Sorry about the short hiatus! Real life intervened, in the form of a birthday party for my son, who turned seven this month. Back on track now!
We say good-bye to Holmes in this chapter, and head off to Baskerville Hall. This whole chapter is really about atmosphere, isn't it? We move from the bustling, modern city out through the idylic, pastoral countryside until we hit the moor. And then everything gets increasingly bleak and foreboding and gloomy. It's a masterful piece of using setting to create a tone, and I love it to bits.
We also learn there's a killer on the loose, a convict named Selden. He doesn't seem to be connected with the death of old Sir Charles, but definitely ups the scare factor, huh? Especially when Watson uses phrases like "wanton brutality" and "peculiar ferocity" to describe the murders he committed (p. 615). And then says Selden's sanity is in doubt? Great! Now we have an insane killer wandering loose on the moor. Glad Watson has his trusty service revolver in his pocket!

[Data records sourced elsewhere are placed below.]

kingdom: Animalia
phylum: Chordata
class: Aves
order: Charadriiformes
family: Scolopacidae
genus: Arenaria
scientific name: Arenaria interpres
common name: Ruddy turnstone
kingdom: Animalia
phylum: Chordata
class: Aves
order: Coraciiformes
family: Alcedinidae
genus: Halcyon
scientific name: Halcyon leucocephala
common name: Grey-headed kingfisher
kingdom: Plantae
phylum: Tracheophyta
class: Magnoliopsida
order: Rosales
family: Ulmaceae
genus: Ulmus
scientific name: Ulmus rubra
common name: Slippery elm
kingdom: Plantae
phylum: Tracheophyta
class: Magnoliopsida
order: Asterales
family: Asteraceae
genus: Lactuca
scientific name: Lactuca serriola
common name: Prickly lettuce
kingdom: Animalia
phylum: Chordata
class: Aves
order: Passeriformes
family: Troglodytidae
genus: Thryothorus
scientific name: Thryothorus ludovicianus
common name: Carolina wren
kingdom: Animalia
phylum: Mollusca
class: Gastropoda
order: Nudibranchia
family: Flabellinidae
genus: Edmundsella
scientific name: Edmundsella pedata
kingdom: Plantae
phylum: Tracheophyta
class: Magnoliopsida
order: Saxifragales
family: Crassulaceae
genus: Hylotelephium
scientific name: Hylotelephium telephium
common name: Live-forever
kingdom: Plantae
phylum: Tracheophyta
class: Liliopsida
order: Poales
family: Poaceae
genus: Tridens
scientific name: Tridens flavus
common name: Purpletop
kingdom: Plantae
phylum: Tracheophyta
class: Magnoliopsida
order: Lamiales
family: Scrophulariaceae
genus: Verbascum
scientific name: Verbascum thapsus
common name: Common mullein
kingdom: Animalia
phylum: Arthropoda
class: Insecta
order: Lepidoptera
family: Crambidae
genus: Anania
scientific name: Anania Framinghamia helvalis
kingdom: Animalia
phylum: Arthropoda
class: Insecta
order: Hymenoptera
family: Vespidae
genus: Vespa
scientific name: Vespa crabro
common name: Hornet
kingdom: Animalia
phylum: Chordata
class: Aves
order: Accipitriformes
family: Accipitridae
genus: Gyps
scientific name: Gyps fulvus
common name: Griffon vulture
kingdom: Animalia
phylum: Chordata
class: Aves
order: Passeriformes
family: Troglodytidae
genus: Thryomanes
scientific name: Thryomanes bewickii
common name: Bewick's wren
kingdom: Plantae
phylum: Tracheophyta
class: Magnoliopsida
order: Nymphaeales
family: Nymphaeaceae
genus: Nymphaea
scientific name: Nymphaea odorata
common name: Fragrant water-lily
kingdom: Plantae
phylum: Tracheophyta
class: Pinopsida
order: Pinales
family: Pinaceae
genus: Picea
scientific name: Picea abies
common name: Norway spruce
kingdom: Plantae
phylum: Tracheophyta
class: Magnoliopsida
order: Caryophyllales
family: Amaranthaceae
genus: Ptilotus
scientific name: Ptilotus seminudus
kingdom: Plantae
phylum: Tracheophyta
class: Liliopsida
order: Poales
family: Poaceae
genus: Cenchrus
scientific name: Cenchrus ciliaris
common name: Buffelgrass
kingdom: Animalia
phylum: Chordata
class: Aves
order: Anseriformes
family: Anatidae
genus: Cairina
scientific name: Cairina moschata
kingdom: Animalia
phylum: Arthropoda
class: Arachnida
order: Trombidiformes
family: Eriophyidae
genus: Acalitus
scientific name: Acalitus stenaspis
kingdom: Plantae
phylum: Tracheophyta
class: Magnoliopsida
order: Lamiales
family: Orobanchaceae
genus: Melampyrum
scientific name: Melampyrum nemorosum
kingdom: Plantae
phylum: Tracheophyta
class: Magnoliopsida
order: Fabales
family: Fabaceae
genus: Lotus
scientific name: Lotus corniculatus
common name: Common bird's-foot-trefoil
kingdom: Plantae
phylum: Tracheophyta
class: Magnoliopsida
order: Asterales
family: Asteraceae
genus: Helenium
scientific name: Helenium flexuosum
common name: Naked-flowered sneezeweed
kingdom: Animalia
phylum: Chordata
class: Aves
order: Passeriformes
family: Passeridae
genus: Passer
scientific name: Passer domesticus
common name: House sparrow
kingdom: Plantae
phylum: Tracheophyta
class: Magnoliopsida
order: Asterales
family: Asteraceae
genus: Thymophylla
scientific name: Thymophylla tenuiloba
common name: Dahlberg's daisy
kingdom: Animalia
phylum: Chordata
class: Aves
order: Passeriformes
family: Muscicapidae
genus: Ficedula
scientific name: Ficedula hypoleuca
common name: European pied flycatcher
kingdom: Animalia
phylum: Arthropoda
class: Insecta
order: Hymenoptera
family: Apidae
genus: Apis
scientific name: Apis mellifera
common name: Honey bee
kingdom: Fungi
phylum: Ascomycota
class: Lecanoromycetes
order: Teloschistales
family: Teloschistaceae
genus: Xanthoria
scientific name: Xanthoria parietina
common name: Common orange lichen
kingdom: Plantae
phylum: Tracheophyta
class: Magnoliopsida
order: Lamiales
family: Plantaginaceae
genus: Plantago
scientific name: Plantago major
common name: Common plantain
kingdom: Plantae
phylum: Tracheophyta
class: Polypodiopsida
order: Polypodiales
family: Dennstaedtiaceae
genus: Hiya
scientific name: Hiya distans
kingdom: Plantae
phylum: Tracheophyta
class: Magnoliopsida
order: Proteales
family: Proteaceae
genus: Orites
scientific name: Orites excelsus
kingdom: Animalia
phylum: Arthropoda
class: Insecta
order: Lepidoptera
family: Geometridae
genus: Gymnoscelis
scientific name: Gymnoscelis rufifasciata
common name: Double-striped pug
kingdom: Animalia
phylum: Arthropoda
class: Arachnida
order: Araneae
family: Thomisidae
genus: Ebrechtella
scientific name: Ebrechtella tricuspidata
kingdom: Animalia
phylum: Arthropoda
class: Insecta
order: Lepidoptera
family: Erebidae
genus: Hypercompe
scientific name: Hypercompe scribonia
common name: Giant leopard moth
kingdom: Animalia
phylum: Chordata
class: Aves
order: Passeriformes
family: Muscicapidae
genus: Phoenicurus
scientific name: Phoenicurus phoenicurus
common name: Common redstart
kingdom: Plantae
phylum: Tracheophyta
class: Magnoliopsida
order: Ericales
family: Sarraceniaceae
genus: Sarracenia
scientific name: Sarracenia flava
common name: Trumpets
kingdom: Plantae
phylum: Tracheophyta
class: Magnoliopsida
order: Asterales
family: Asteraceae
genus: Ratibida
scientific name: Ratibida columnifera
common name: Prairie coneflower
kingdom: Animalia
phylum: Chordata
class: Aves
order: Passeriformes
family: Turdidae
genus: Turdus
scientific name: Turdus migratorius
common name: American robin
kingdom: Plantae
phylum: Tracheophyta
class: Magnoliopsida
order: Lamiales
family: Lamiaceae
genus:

Random moment of cuteness: Watson spent his train trip playing with Dr. Mortimer's spaniel! How sweet! I would love to have a spaniel some day.
Rolling pasture lands curved upward on either side of us, and old gabled houses peeped out from amid the thick green foliage, but behind the peaceful and sunlit countryside there rose ever, dark against the evening sky, the long, gloomy curve of the moor, broken by the jagged and sinister hills (p. 614).
...two copses of trees moaned and swung in a rising wind (p. 618).
Possible Discussion Question:
There's a bit of foreshadowing going on when we leave the station, with Holmes telling Sir Henry not to go places alone anymore because "[s]ome great misfortune will befall you if you do" (p. 613). Do you like foreshadowing, or not?